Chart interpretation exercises
════════════════
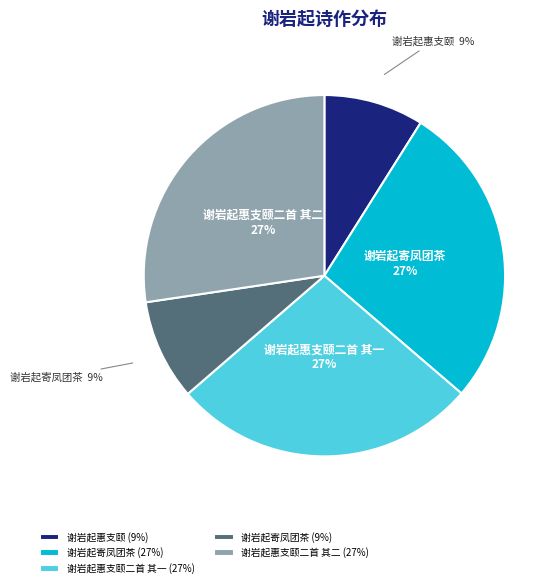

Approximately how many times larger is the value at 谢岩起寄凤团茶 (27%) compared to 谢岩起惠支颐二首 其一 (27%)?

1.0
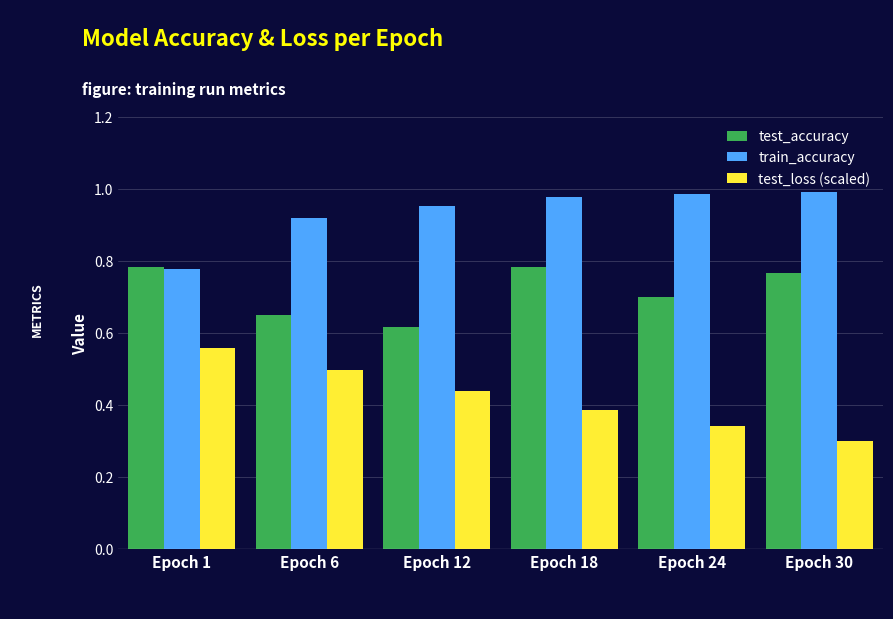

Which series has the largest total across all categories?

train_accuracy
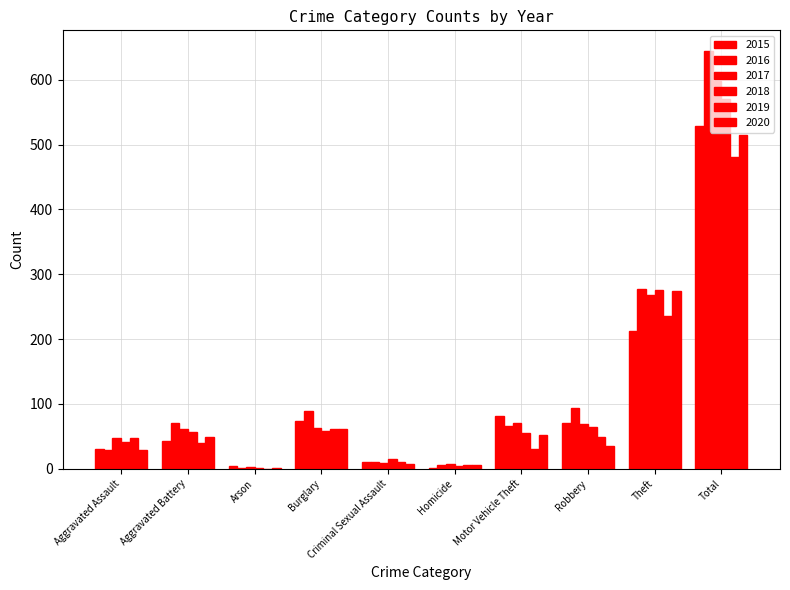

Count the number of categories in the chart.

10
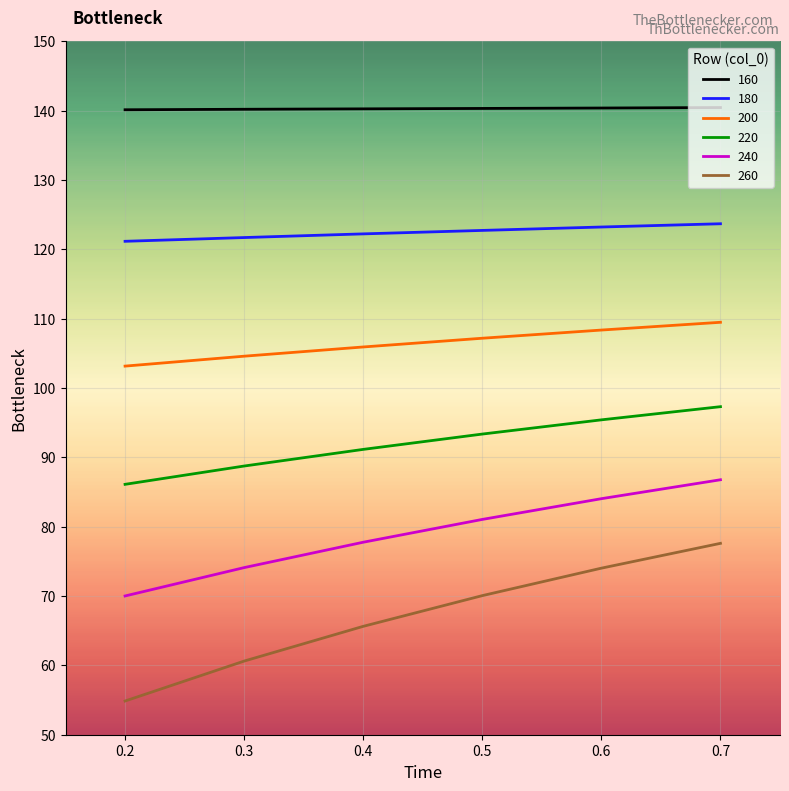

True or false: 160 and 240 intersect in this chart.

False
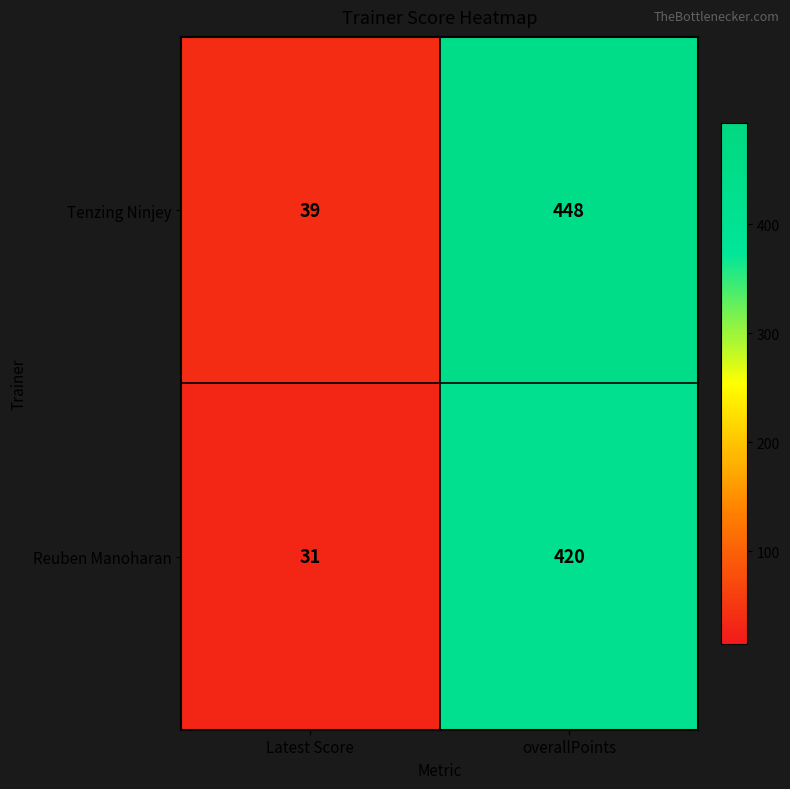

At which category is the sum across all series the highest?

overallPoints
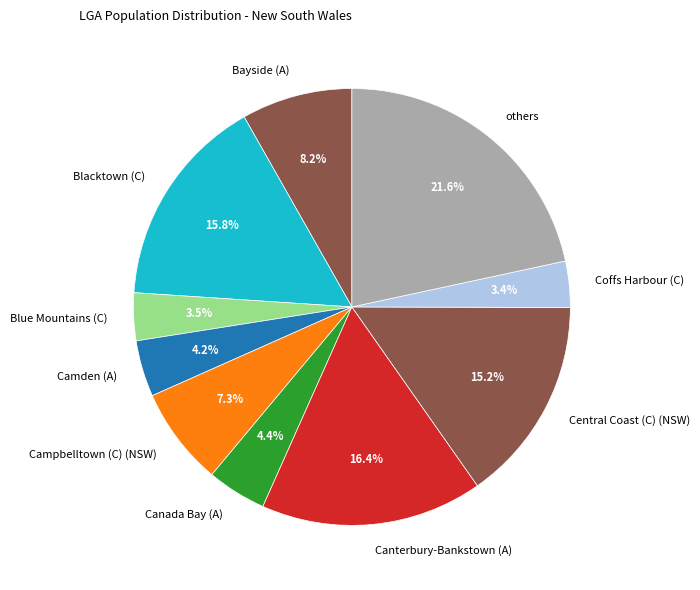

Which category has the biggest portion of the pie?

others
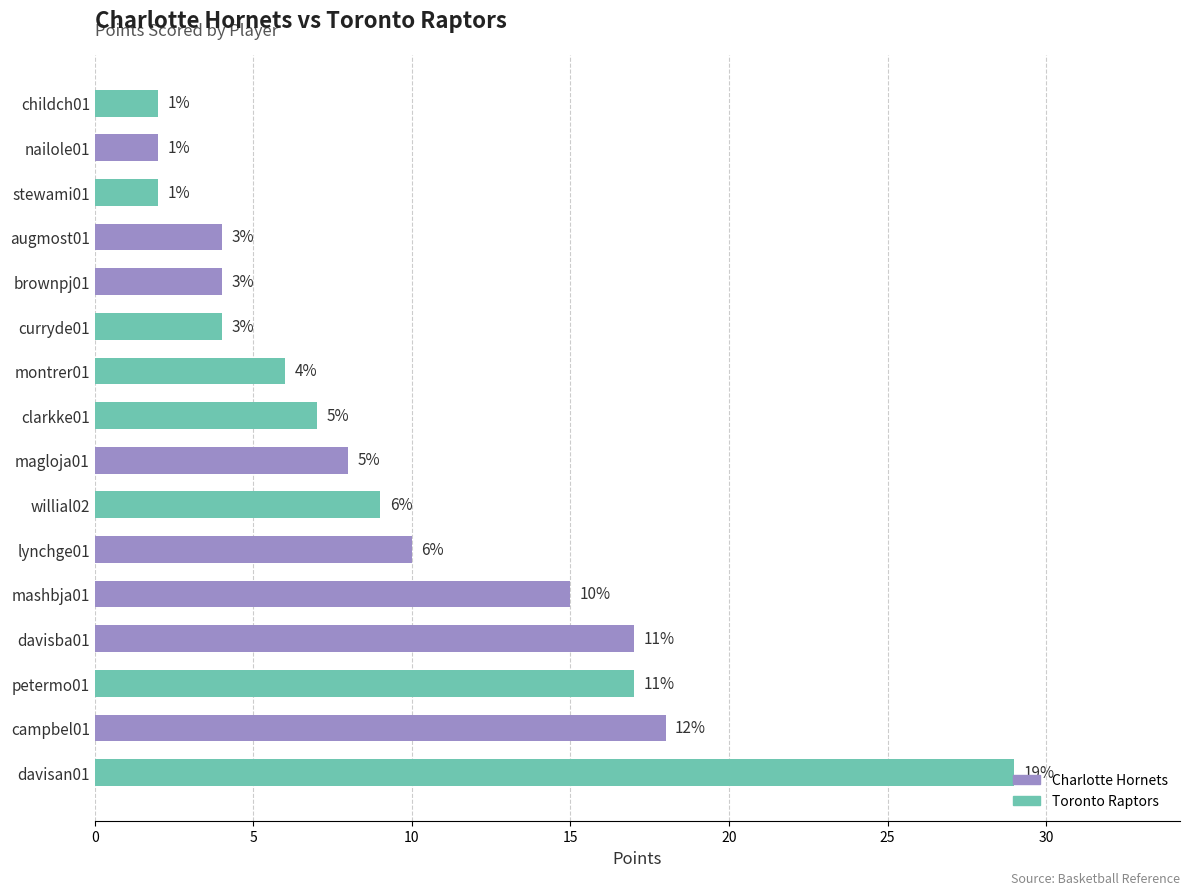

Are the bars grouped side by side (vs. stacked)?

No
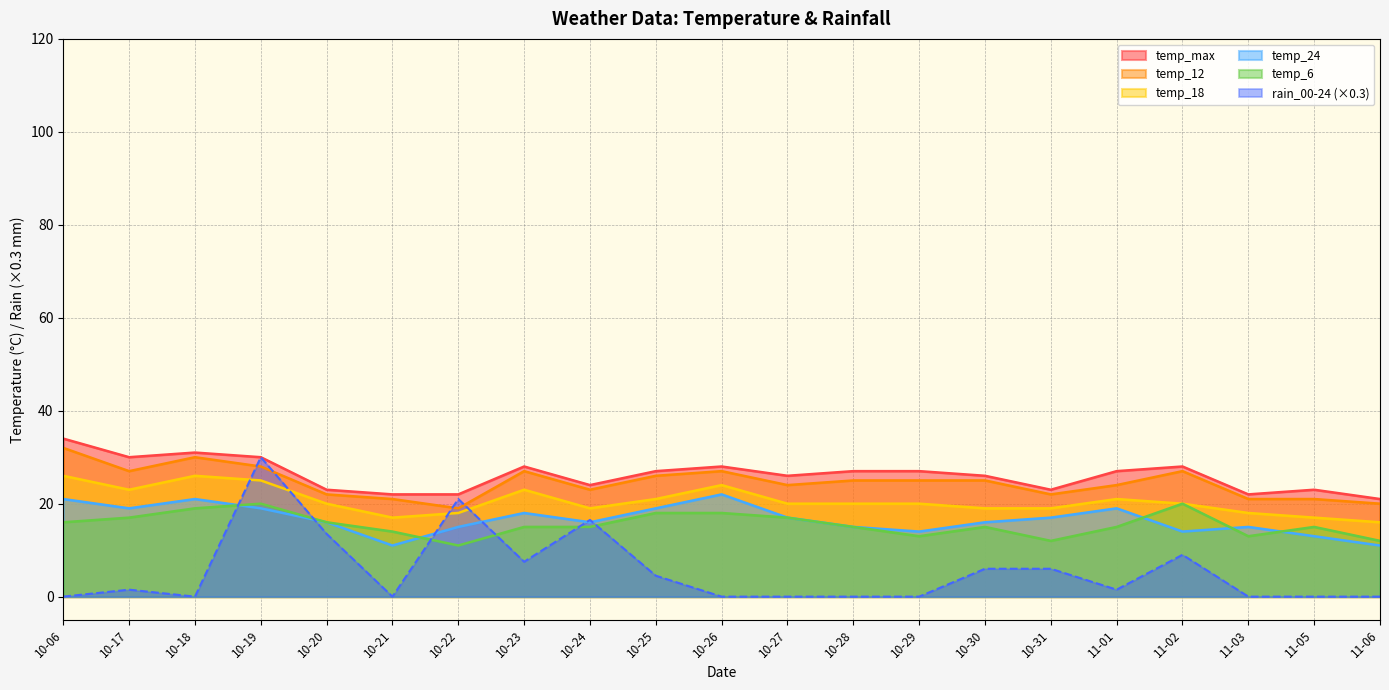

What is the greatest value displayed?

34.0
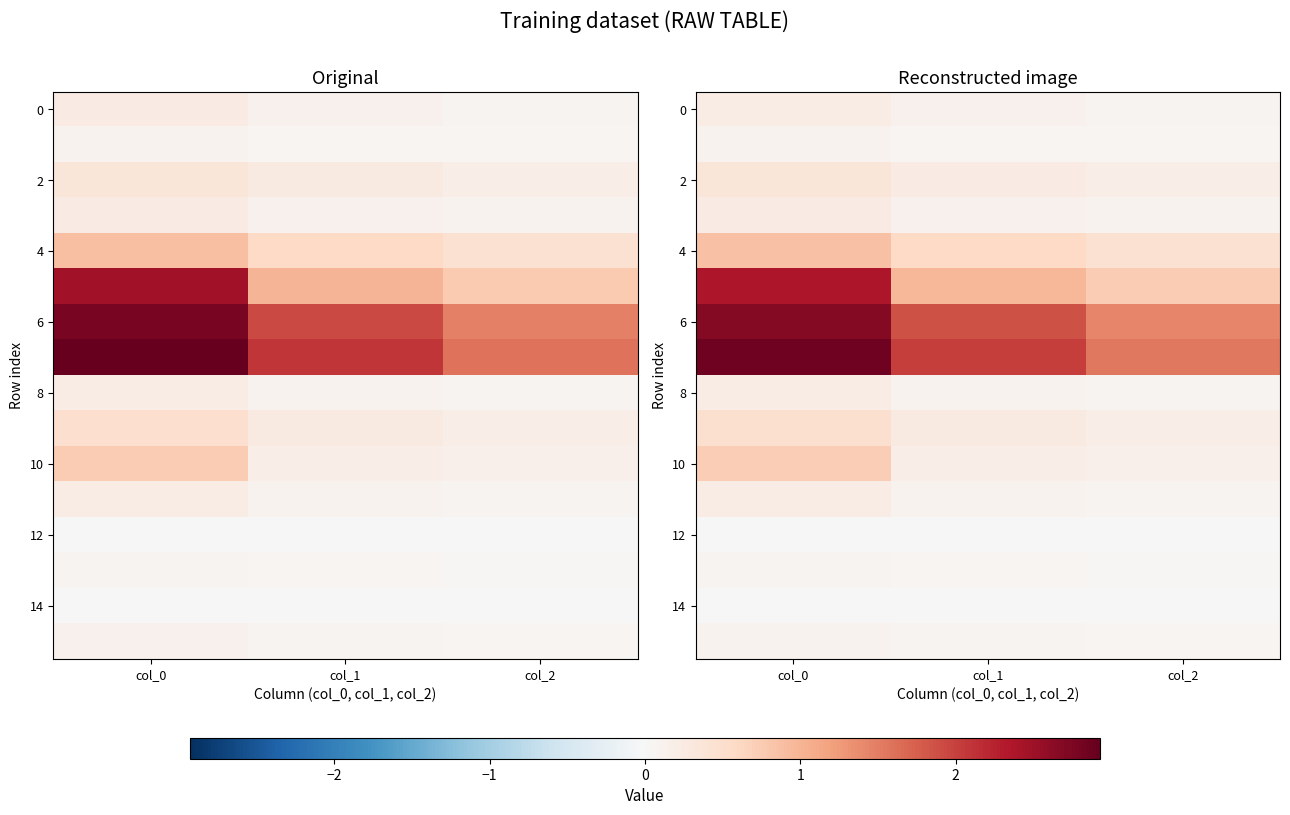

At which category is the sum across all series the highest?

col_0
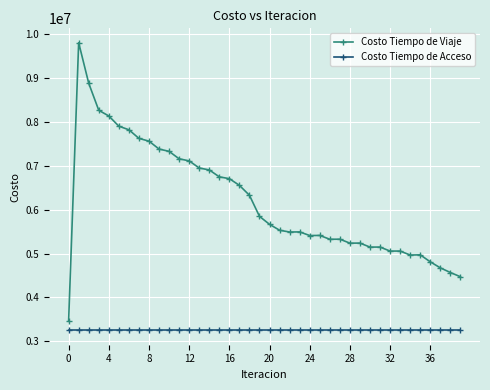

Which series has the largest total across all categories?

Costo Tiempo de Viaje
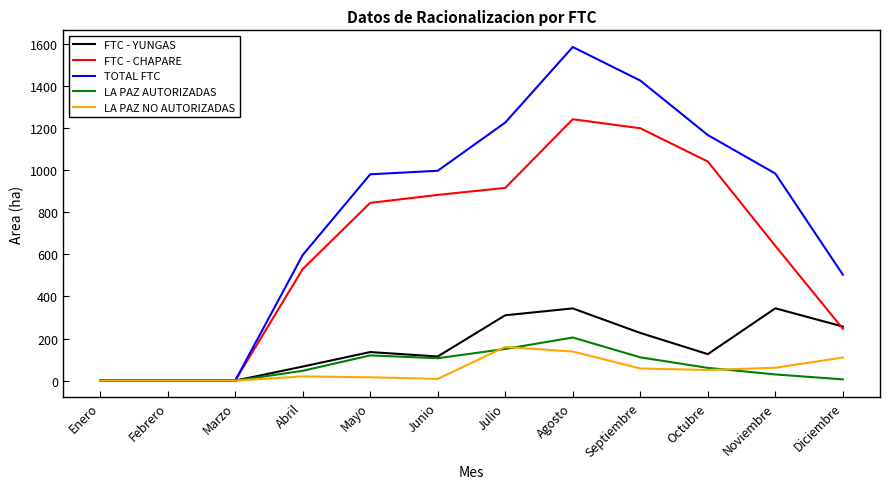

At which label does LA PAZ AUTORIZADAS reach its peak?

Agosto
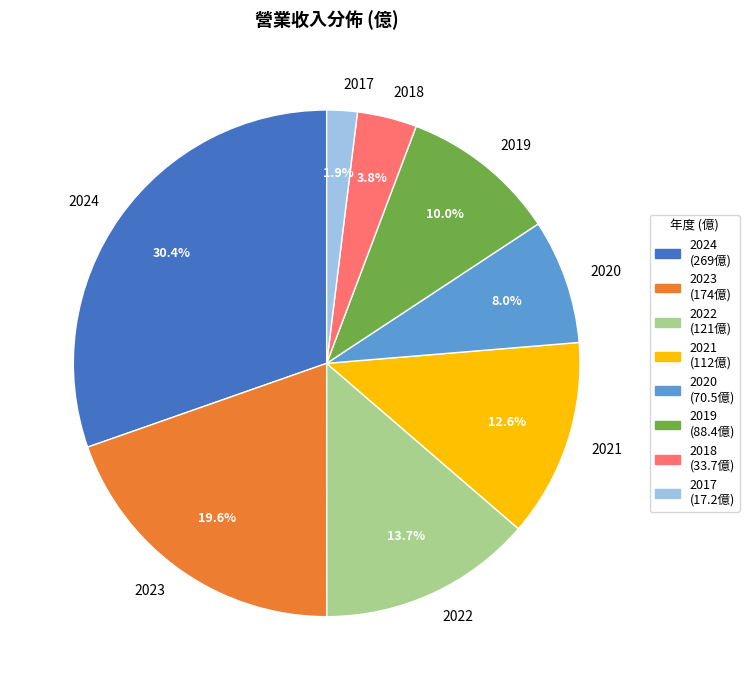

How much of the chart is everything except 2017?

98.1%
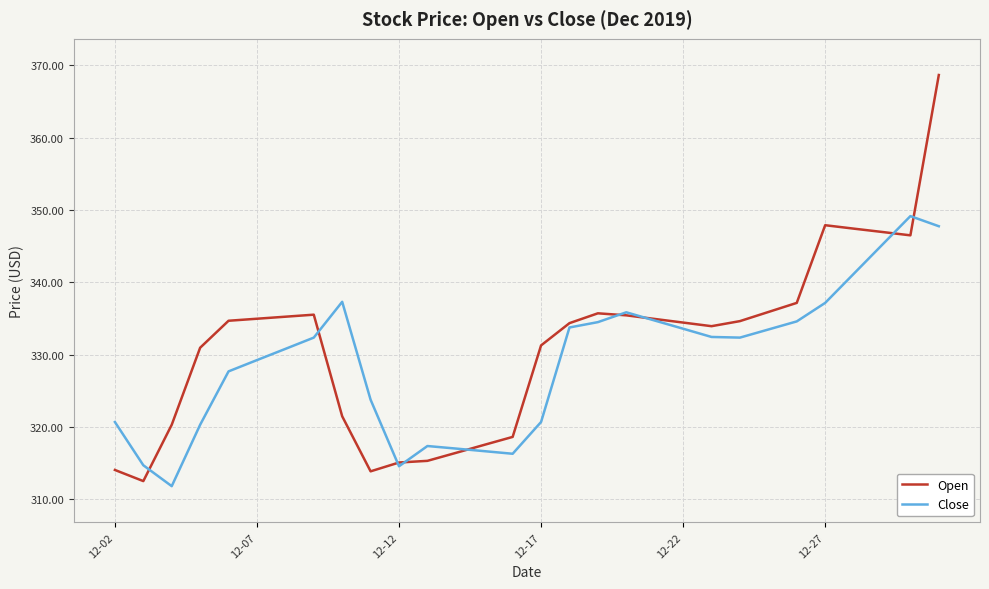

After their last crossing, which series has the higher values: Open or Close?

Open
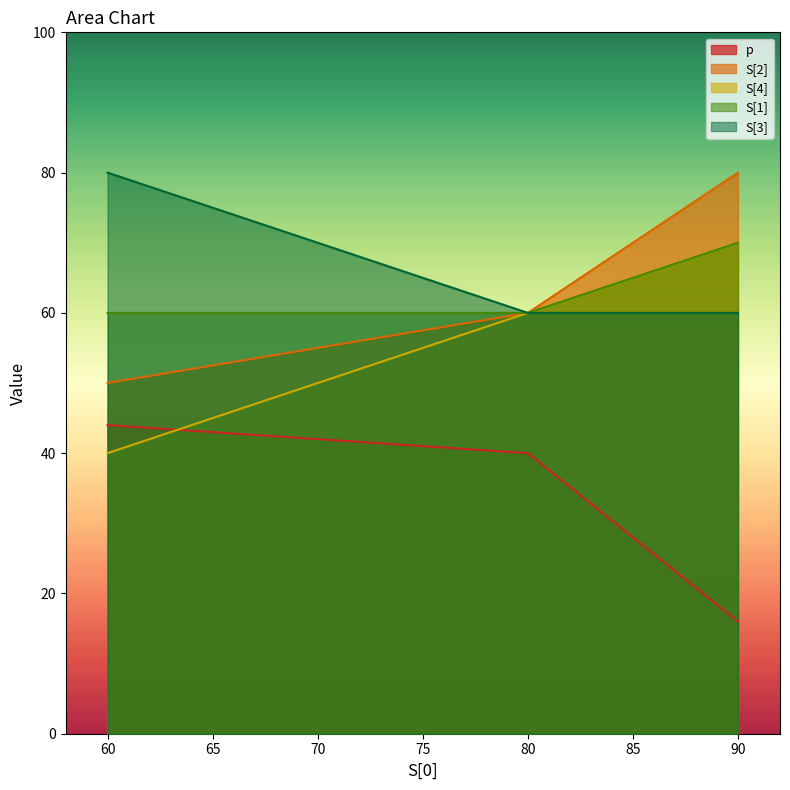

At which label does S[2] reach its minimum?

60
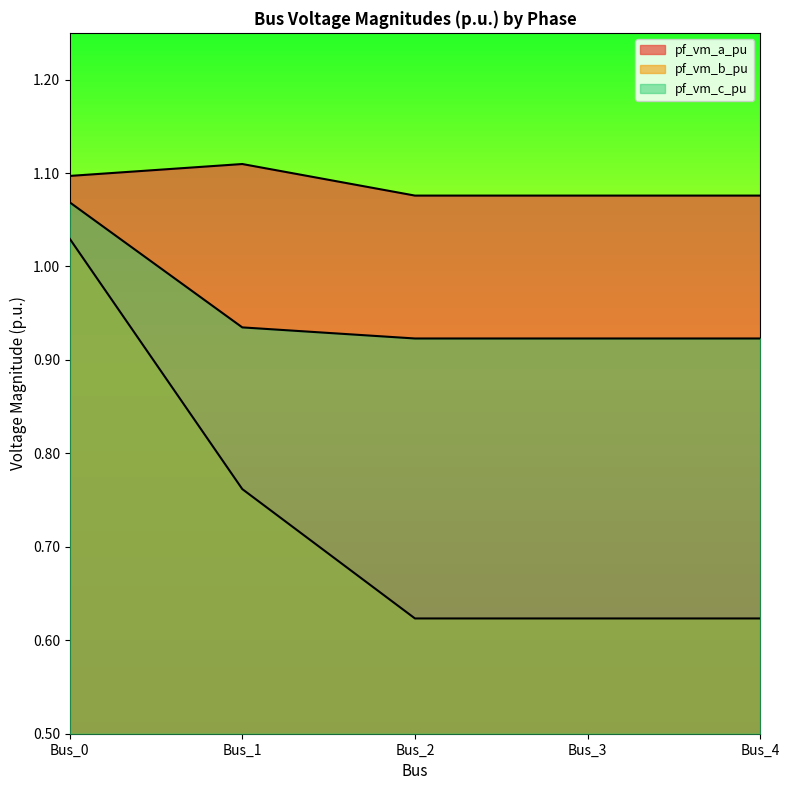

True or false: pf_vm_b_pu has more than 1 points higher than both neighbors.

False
════════════════
**Required work:** Quote all of the lines above word for word, leaving out the pictures.

**Response to the task:**
Approximately how many times larger is the value at 谢岩起寄凤团茶 (27%) compared to 谢岩起惠支颐二首 其一 (27%)?

1.0

Which series has the largest total across all categories?

train_accuracy

Count the number of categories in the chart.

10

True or false: 160 and 240 intersect in this chart.

False

At which category is the sum across all series the highest?

overallPoints

Which category has the biggest portion of the pie?

others

Are the bars grouped side by side (vs. stacked)?

No

What is the greatest value displayed?

34.0

At which category is the sum across all series the highest?

col_0

Which series has the largest total across all categories?

Costo Tiempo de Viaje

At which label does LA PAZ AUTORIZADAS reach its peak?

Agosto

How much of the chart is everything except 2017?

98.1%

After their last crossing, which series has the higher values: Open or Close?

Open

At which label does S[2] reach its minimum?

60

True or false: pf_vm_b_pu has more than 1 points higher than both neighbors.

False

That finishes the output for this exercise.